RISING COSTS
James Benya, Principal | Benya Lighting Design
While there are a lot of interesting product developments and trends in design, I'd like to address the trends in cost management. The specific trend I see is the lighting designer being held more accountable than ever before for the cost of the lighting, and the resultant need for greater diligence than I have ever experienced in my career.
From my experience, the costs of construction are presently inflating at a 10 to 20 percent annual rate. In part this is due to the U.S. and world economies, which are not nearly as rosy as we're being told, and in part due to the demands of Asia's astounding growth. I have been involved in at least 10 major projects in the last four years in which significant scope reductions occurred after schematic design to compensate for cost. One major project was put on hold for three years while new funding sources were found; another was reduced in size 20 percent to accommodate rapidly escalating costs. Almost every project seems to discard desirable architectural details and finishes to maintain cost these days.

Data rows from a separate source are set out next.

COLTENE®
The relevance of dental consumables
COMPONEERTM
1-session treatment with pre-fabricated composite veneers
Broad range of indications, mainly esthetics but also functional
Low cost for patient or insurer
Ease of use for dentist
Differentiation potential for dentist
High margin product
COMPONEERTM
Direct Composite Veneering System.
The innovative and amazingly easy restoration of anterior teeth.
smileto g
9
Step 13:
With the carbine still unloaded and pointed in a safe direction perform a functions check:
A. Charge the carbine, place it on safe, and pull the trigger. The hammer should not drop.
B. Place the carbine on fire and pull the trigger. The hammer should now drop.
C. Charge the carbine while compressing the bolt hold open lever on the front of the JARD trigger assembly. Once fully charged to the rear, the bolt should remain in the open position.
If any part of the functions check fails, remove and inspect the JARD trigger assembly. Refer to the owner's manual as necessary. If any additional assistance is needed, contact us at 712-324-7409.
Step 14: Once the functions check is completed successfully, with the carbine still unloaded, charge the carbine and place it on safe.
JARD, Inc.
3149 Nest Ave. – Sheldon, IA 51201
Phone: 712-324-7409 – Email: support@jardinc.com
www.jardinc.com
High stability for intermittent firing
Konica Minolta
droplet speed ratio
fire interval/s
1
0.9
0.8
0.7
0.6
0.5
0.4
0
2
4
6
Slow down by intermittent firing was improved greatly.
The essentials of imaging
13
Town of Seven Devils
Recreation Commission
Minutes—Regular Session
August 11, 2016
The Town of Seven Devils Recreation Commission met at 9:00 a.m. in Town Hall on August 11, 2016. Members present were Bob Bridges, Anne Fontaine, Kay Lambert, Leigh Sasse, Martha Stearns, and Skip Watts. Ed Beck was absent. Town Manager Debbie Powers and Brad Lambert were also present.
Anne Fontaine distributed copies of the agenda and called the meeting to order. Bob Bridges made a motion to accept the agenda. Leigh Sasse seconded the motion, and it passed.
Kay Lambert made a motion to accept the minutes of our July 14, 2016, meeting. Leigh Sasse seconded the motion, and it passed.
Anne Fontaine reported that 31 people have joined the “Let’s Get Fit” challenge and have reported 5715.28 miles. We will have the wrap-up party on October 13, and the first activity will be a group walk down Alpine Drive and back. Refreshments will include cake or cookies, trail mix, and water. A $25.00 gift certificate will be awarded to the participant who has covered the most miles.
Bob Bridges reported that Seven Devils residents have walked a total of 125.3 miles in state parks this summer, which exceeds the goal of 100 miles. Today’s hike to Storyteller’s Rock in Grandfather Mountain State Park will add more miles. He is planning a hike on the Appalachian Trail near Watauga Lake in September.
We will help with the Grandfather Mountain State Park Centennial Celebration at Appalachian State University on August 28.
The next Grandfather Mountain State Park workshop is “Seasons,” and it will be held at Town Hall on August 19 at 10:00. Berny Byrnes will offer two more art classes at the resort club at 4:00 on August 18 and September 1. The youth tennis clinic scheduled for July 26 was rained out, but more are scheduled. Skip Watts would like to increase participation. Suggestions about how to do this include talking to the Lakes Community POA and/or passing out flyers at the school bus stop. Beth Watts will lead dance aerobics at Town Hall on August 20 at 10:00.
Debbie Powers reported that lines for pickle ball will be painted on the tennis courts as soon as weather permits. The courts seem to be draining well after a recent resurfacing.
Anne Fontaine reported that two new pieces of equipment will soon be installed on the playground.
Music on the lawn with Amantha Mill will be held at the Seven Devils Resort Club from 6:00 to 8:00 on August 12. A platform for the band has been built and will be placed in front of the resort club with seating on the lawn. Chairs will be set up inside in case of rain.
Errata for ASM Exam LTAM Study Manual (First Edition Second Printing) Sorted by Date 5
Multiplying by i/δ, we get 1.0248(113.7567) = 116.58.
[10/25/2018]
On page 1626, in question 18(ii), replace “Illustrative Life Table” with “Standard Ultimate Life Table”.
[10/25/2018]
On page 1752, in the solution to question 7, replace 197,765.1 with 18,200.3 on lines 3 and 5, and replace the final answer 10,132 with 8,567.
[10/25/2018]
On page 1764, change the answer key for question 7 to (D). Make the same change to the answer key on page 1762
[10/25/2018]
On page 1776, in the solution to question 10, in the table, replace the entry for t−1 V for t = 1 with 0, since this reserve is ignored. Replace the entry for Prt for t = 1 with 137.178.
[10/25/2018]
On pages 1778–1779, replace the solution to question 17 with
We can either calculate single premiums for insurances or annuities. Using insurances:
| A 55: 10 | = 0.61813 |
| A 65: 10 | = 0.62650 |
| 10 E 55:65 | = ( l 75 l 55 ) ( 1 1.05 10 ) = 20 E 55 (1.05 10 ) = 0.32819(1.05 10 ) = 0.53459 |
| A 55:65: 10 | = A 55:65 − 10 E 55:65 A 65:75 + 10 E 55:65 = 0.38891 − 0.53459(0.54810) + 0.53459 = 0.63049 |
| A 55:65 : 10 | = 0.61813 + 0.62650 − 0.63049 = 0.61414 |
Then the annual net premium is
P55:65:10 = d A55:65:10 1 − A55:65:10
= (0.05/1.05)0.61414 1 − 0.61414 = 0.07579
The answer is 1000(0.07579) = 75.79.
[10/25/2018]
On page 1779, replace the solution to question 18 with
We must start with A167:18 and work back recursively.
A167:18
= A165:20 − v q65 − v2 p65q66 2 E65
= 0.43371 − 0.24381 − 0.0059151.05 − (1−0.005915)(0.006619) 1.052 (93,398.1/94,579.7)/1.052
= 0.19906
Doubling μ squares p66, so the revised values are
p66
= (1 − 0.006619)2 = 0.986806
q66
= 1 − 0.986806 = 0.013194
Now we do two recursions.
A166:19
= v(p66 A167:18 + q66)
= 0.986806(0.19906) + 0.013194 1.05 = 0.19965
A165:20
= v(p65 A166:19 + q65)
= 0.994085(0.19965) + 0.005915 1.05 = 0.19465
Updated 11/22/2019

While many of us might be tempted to blame LEED and other influences, the real culprits are energy costs, rapid economic growth in China and India, and the burden of war on the world's economy. Most recently, I have seen LEED initiatives on projects dropped, largely to save the costs of LEED documentation fees and to settle for a less sustainable but affordable building, but only after the structural steel bid package came in, like, 40 percent over budget.
For decades, we lighting designers have lived with the notion that good lighting is seen as a luxury. When the cost of basic building materials rises, the money allotted for lighting drops. In good times, lighting often gets the budget it needs to do the job right. Otherwise, the lighting budget is seen as something that can be cut to pay for the now-inevitable overruns in other aspects of the building.
COLOR
Nancy Frehling, Vice President and Owner | Oggetti Luce
Color! Everyone is liking, and responding to, color. Even when we offer an item in white, the customer prefers it in color. Red is hot, also greens and orange.
EMERGING MARKETS
Willard Warren, Lighting Consultant | Willard L. Warren Assoc. Lighting and Energy Consultants
Our conservative and inbred domestic auto industry is losing market share to the nimble, mostly Asian, car companies. Though much smaller, our lighting industry is also vulnerable. Look at the evidence; no more cheap fuels, new and more stringent energy codes and non-polluting regulations, emphasis on LEED criteria and sustainability, and very little basic research being done to respond to these trends (See '
The State of Lighting Research,' March 2006).
Someday, our government will make energy conservation and basic research priorities. Until then, the China Association of the Lighting Industry (CALI) will gain market share above their already $6 billion in U.S. lighting sales, mostly in residential fixtures, commercial down lights, small exterior luminaires, and lamps and ballasts. American lighting manufacturers have some choices:
• Automate plants to reduce labor content and hope that the cost of shipping from Asia will protect their market share.
• Increase off-shore manufacturing and reduce employment in the U.S.
• Sponsor research that responds to visual needs, not product development, and change the game.
• Develop products that are easier to install and correct the imbalance between material and labor, which has now grown too much.
When LEDs become efficacious enough to be used for general lighting, the Asian market will have no trouble displacing troffers with task ambient designs incorporated into the office furniture.
While we have more suppliers of niche lighting products than in the car industry, we have a few very large conglomerates, and the parallels are there.
TECHNOLOGY AND CODE ADVANCEMENTS
Craig DiLouie, Principal | ZING Communications
Commercial Buildings Tax Deduction • energy codes • lighting automation • energy efficiency • upgrading existing T8 systems • daylighting • distributed control • fluorescent dimming • nonresidential construction rebound in 2006 • efficiency legislation and regulations • energy-saving T8 lamps and high-efficiency ballasts • upgrading high-bay HID installations to fluorescent, electronic fluorescent, and HID ballasts • colored and white LEDs • manufacturers moving production overseas • Asian manufacturers making inroads here • commoditization • light pollution legislation • smaller landscape fixtures • cut-off and full cut-off outdoor fixtures • T5 and T5HO systems • outdoor lighting included in interpretation of the Life Safety Code in some states • metal halide tracklighting • pulse-start lamps and ballasts • the Light Right Consortium • the Lighting Research Center's ASSIST program • Heschong Mahone's daylighting studies • in-ground burial fixtures • user dimming control • renewed consolidation • construction and materials inflation • fixture and component price increases • continual advances in aligning the Internet toward project management • indirect lighting • LEED • sustainable design • home lighting automation • IES-RP-1 • ceramic metal halide lamps • and an ongoing drive toward smaller, smarter, and more colorful fixtures-to name a few!